▸ Action item: What is needed is an exact copy of every record.
....
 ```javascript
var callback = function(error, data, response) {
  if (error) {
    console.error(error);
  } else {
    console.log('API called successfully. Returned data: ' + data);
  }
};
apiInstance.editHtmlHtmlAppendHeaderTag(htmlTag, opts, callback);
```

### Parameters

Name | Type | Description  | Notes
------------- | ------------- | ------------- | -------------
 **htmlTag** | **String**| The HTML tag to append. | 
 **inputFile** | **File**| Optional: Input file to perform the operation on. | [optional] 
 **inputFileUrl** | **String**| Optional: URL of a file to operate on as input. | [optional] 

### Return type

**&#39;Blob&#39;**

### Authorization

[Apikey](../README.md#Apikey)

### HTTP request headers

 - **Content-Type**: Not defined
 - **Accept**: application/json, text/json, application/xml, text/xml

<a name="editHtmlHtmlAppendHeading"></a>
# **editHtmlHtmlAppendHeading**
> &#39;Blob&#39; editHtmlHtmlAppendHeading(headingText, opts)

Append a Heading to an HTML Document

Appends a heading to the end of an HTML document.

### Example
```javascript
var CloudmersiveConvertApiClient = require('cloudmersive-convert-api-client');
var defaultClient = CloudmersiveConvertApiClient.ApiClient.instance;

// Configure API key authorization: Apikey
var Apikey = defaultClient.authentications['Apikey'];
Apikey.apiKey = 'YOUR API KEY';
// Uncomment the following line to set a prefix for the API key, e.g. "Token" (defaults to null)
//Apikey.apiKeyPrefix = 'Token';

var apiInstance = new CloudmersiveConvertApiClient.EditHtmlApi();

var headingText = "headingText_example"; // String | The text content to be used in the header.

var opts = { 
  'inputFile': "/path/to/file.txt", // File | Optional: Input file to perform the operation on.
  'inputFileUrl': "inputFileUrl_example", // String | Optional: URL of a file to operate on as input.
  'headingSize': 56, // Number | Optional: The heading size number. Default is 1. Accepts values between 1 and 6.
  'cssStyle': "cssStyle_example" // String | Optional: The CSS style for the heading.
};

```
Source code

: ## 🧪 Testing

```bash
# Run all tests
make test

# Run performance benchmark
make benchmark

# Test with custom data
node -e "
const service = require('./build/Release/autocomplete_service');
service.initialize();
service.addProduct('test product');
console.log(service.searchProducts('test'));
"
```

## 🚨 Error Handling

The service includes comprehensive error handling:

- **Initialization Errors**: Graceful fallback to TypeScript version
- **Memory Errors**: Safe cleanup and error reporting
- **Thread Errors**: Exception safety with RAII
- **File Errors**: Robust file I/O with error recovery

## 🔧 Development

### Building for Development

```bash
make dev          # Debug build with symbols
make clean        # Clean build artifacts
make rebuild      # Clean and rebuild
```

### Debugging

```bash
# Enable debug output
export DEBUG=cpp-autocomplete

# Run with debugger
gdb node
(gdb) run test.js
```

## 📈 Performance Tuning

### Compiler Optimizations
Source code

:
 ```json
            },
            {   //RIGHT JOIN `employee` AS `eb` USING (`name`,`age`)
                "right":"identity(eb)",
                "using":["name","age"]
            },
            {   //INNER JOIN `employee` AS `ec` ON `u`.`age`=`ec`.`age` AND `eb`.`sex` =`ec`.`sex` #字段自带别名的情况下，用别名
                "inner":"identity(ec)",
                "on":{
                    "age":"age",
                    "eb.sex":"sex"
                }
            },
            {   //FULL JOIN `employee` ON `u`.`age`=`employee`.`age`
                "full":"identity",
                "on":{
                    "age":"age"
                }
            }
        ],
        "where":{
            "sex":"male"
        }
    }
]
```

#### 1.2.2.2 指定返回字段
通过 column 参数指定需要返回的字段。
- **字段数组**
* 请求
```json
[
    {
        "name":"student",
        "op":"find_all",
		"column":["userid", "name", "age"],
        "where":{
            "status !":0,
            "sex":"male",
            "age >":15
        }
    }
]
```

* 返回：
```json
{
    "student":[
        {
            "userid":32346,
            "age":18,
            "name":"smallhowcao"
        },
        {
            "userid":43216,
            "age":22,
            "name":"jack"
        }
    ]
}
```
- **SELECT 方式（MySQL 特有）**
....
▸ Answer to the problem:
 ```javascript
var callback = function(error, data, response) {
  if (error) {
    console.error(error);
  } else {
    console.log('API called successfully. Returned data: ' + data);
  }
};
apiInstance.editHtmlHtmlAppendHeaderTag(htmlTag, opts, callback);
```

### Parameters

Name | Type | Description  | Notes
------------- | ------------- | ------------- | -------------
 **htmlTag** | **String**| The HTML tag to append. | 
 **inputFile** | **File**| Optional: Input file to perform the operation on. | [optional] 
 **inputFileUrl** | **String**| Optional: URL of a file to operate on as input. | [optional] 

### Return type

**&#39;Blob&#39;**

### Authorization

[Apikey](../README.md#Apikey)

### HTTP request headers

 - **Content-Type**: Not defined
 - **Accept**: application/json, text/json, application/xml, text/xml

<a name="editHtmlHtmlAppendHeading"></a>
# **editHtmlHtmlAppendHeading**
> &#39;Blob&#39; editHtmlHtmlAppendHeading(headingText, opts)

Append a Heading to an HTML Document

Appends a heading to the end of an HTML document.

### Example
```javascript
var CloudmersiveConvertApiClient = require('cloudmersive-convert-api-client');
var defaultClient = CloudmersiveConvertApiClient.ApiClient.instance;

// Configure API key authorization: Apikey
var Apikey = defaultClient.authentications['Apikey'];
Apikey.apiKey = 'YOUR API KEY';
// Uncomment the following line to set a prefix for the API key, e.g. "Token" (defaults to null)
//Apikey.apiKeyPrefix = 'Token';

var apiInstance = new CloudmersiveConvertApiClient.EditHtmlApi();

var headingText = "headingText_example"; // String | The text content to be used in the header.

var opts = { 
  'inputFile': "/path/to/file.txt", // File | Optional: Input file to perform the operation on.
  'inputFileUrl': "inputFileUrl_example", // String | Optional: URL of a file to operate on as input.
  'headingSize': 56, // Number | Optional: The heading size number. Default is 1. Accepts values between 1 and 6.
  'cssStyle': "cssStyle_example" // String | Optional: The CSS style for the heading.
};

```
Source code

: ## 🧪 Testing

```bash
# Run all tests
make test

# Run performance benchmark
make benchmark

# Test with custom data
node -e "
const service = require('./build/Release/autocomplete_service');
service.initialize();
service.addProduct('test product');
console.log(service.searchProducts('test'));
"
```

## 🚨 Error Handling

The service includes comprehensive error handling:

- **Initialization Errors**: Graceful fallback to TypeScript version
- **Memory Errors**: Safe cleanup and error reporting
- **Thread Errors**: Exception safety with RAII
- **File Errors**: Robust file I/O with error recovery

## 🔧 Development

### Building for Development

```bash
make dev          # Debug build with symbols
make clean        # Clean build artifacts
make rebuild      # Clean and rebuild
```

### Debugging

```bash
# Enable debug output
export DEBUG=cpp-autocomplete

# Run with debugger
gdb node
(gdb) run test.js
```

## 📈 Performance Tuning

### Compiler Optimizations
Source code

:
 ```json
            },
            {   //RIGHT JOIN `employee` AS `eb` USING (`name`,`age`)
                "right":"identity(eb)",
                "using":["name","age"]
            },
            {   //INNER JOIN `employee` AS `ec` ON `u`.`age`=`ec`.`age` AND `eb`.`sex` =`ec`.`sex` #字段自带别名的情况下，用别名
                "inner":"identity(ec)",
                "on":{
                    "age":"age",
                    "eb.sex":"sex"
                }
            },
            {   //FULL JOIN `employee` ON `u`.`age`=`employee`.`age`
                "full":"identity",
                "on":{
                    "age":"age"
                }
            }
        ],
        "where":{
            "sex":"male"
        }
    }
]
```

#### 1.2.2.2 指定返回字段
通过 column 参数指定需要返回的字段。
- **字段数组**
* 请求
```json
[
    {
        "name":"student",
        "op":"find_all",
		"column":["userid", "name", "age"],
        "where":{
            "status !":0,
            "sex":"male",
            "age >":15
        }
    }
]
```

* 返回：
```json
{
    "student":[
        {
            "userid":32346,
            "age":18,
            "name":"smallhowcao"
        },
        {
            "userid":43216,
            "age":22,
            "name":"jack"
        }
    ]
}
```
- **SELECT 方式（MySQL 特有）**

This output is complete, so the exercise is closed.